▸ **Task goal**:
In full and unchanged, set down the entries that follow, with no images.

▸ **Exercise material**:
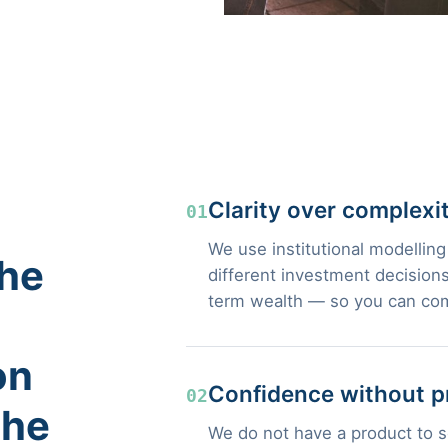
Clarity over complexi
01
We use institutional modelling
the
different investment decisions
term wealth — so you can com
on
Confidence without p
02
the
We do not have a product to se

▸ **Response area**:
Clarity over complexi
01
We use institutional modelling
the
different investment decisions
term wealth — so you can com
on
Confidence without p
02
the
We do not have a product to se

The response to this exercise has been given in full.